I feed my 5 month old 3 cups aday..cup 1/2 in the am and cup 1/2 pm..


----------



## Marty

Every dog is different, I got some that get 1 cup twice a day and some get 3 cup twice a day, pups should eat all they won't though


----------



## melrosdog

My pup is about the same size and age as yours. He eats twice a day and eats about 2 1/2 cups a day. I'm feeding him Innova.

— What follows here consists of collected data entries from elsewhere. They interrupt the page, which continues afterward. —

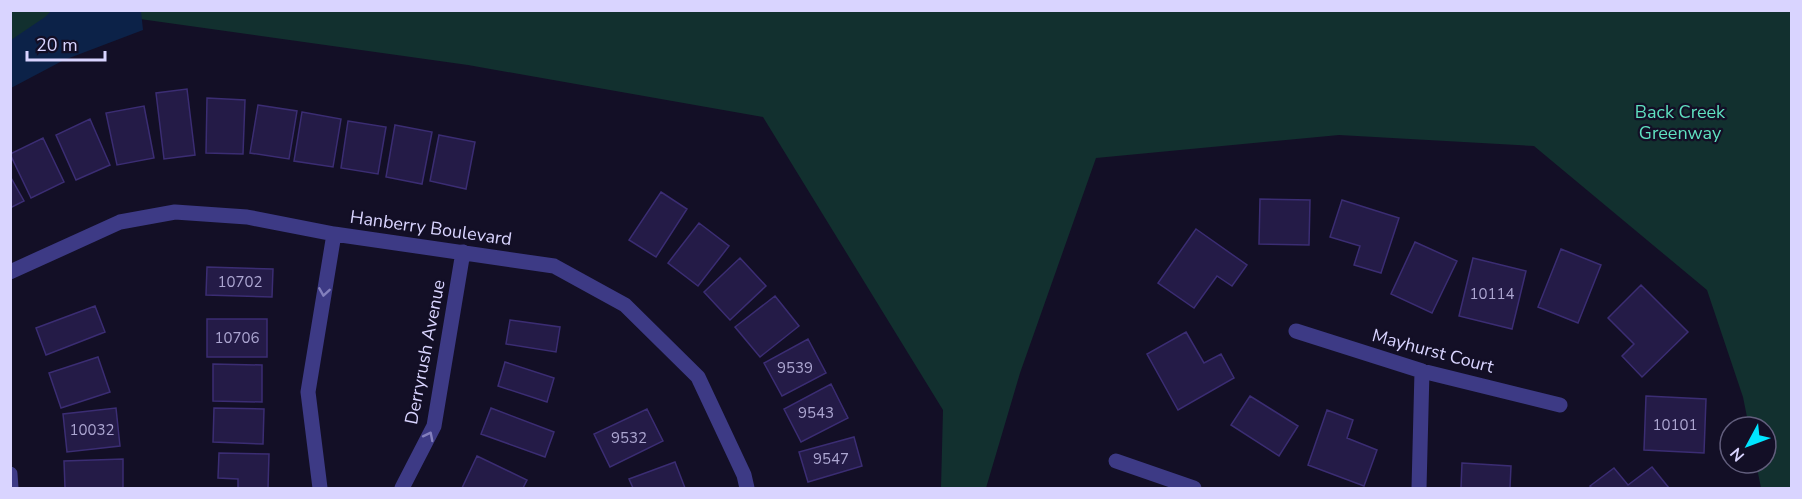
<svg xmlns="http://www.w3.org/2000/svg" width="1802" height="499" font-family="'Nunito Sans',sans-serif">
<style>
.green{fill:#12302f}
.water{fill:#0c2248}
.building{fill:#241b47;stroke:#3b2d73;stroke-width:1.5}
.lines{fill:none;stroke-linecap:round;stroke-linejoin:round}
.lane{stroke:#3d3a85;stroke-width:15}
.street{stroke:#3d3a85;stroke-width:15}
.oneway{stroke:#837fbc}
.labels{text-anchor:middle;dominant-baseline:central;stroke-width:4.5;stroke-linejoin:round;paint-order:stroke}
.number-label{font-size:15px;fill:#aca6d1}
.park-label{font-size:18px;fill:#5fe0c0;stroke:#130f26}
.street-label{font-size:18px;fill:#d9d4ff;stroke:#130f26}
</style>
<rect width="100%" height="100%" fill="#130f26"/>
<!-- green -->
<path class="green" d="M11,10L1791,11V488H1761L1756,463H1766V427H1749L1743,397L1707,290L1534,146L1339,135L1096,158L1020,373L986,488H941L943,410L763,117L468,65L140,19L11,73Z"/>
<!-- water -->
<path class="water" d="M51,11H141L143,30L64,60L11,88V40L45,17Z"/>
<!-- building -->
<path class="building" d="M187,89L195,155L164,159L156,93Z
M207,98L245,100L243,154L206,153Z
M258,105L297,111L289,159L250,153Z
M144,106L154,158L117,165L106,113Z
M302,112L341,119L333,167L294,161Z
M90,119L110,165L76,180L56,135Z
M348,121L386,127L378,174L341,168Z
M395,125L432,132L422,184L386,177Z
M439,135L475,142L466,189L430,181Z
M43,138L64,182L31,198L10,154Z
M10,176L24,201L10,208Z
M661,192L687,209L656,257L629,240Z
M1260,199L1310,200L1309,245L1259,244Z
M1342,200L1399,218L1381,273L1354,265L1360,246L1330,237Z
M699,223L729,246L698,286L668,263Z
M1196,229L1247,265L1232,286L1217,276L1194,308L1158,283Z
M1415,242L1457,261L1432,313L1391,294Z
M1561,249L1601,265L1578,323L1538,307Z
M740,258L766,286L730,320L704,292Z
M1473,258L1526,271L1512,329L1459,316Z
M207,267L273,269L272,297L206,295Z
M1641,285L1688,332L1642,377L1622,356L1634,344L1608,318Z
M775,296L799,326L760,357L735,327Z
M95,306L105,332L46,355L36,328Z
M207,319H267V357H207Z
M510,320L560,327L556,352L506,344Z
M1186,332L1204,363L1221,354L1234,378L1178,410L1147,354Z
M808,339L826,373L782,396L764,363Z
M98,357L110,392L61,408L49,373Z
M505,362L554,378L547,402L498,386Z
M213,364L262,365V402L213,401Z
M831,384L848,418L801,442L784,409Z
M1250,396L1298,426L1279,456L1231,425Z
M1646,396L1706,399L1704,453L1644,450Z
M116,408L120,446L67,452L63,414Z
M214,408L264,409L263,444L213,442Z
M491,408L554,432L545,457L481,434Z
M647,409L663,441L610,467L594,434Z
M1327,410L1353,420L1347,438L1377,450L1364,486L1308,465Z
M854,437L862,466L808,482L799,452Z
M219,453L269,454L268,488H238V479L218,478Z
M477,456L527,480L523,488H462Z
M123,459V488H65L64,461Z
M675,462L685,488H633L629,479Z
M1462,463L1511,466L1510,488H1461Z
M1652,467L1669,488H1592L1590,486L1614,468L1628,485Z"/>
<g class="lines">
<!-- lane -->
<path class="lane" d="M1116,461L1194,488"/>
<!-- street -->
<path class="street" d="M10,272L120,222L175,212L247,217L334,234L554,266L625,305L698,377L744,475L747,488
M1296,331L1422,371L1560,405
M10,474L11,488
M320,488L308,392L334,234
M402,488L434,426L463,252
M1419,488L1422,371"/>
</g>
<!-- one-way arrows -->
<defs><path id="oneway-chevron" d="M-2-3.5L2.5 0L-2 3.5" fill="none" stroke-width="1.6" stroke-linecap="round" stroke-linejoin="round" transform="scale(1.5)"/></defs>
<g class="oneway">
<use href="#oneway-chevron" transform="translate(324 292) rotate(99)"/>
<use href="#oneway-chevron" transform="translate(429 436) rotate(-63)"/>
</g>
<g class="labels">
<!-- number labels -->
<g class="number-label">
<text x="240" y="282">10702</text>
<text x="1492" y="294">10114</text>
<text x="237" y="338">10706</text>
<text x="795" y="368">9539</text>
<text x="816" y="413">9543</text>
<text x="1675" y="425">10101</text>
<text x="92" y="430">10032</text>
<text x="629" y="438">9532</text>
<text x="831" y="459">9547</text>
</g>
<!-- park labels -->
<g class="park-label">
<text x="1680" y="112">Back Creek<tspan x="1680" dy="21">Greenway</tspan></text>
</g>
<!-- street labels -->
<g class="street-label">
<text transform="translate(431 228) rotate(8)">Hanberry Boulevard</text>
<text transform="translate(1433 351) rotate(15)">Mayhurst Court</text>
<text transform="translate(425 352) rotate(-79)">Derryrush Avenue</text>
</g>
</g>
<!-- border -->
<rect width="1802" height="499" fill="none" stroke="#d9d4ff" stroke-width="24"/>
<!-- north arrow -->
<g transform="translate(1748 445) rotate(229)"><circle r="28" fill="#130f26" stroke="#625e7d" stroke-width="1.5"/>
<path d="M0-4.5L10 22L0 15L-10 22Z" fill="#00e5ff"/>
<text y="-9" font-size="16" font-weight="bold" text-anchor="middle" fill="#d9d4ff">N</text>
</g>
<!-- scale -->
<path d="M27 51v9h78v-9" fill="none" stroke="#d9d4ff" stroke-width="3"/>
<text x="36" y="51" font-size="18" fill="#d9d4ff" stroke="#130f26" stroke-width="4.5" paint-order="stroke">20 m</text>
</svg>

I think it depends on the dog and the food he is getting.


----------



## jsgixxer

Yea true.it depends on the dog and the food..I feed my puppy Castor & Pollux Natural Ultramix Puppy Formula


----------



## Nizmo

jsgixxer said:


> Yea true.it depends on the dog and the food..I feed my puppy Castor & Pollux Natural Ultramix Puppy Formula


never heard of it. sounds INTENSE! lol



Marty said:


> Every dog is different, I got some that get 1 cup twice a day and some get 3 cup twice a day, pups should eat all they won't though


my new pup is 4 months old. you could mistake her for a pig tho. i swear she could eat a 15lbs bag of food in a day.

but i guess i could put a lil more weight on Nismo.
i just dont want him to eat a lot and then have him not absorb the nutrition.
royal canin is spendy for me lol.


----------



## jsgixxer

its a really good food..they sell it a petco...Kinda expensive at 31 bucks for a 15 lbs bag...


----------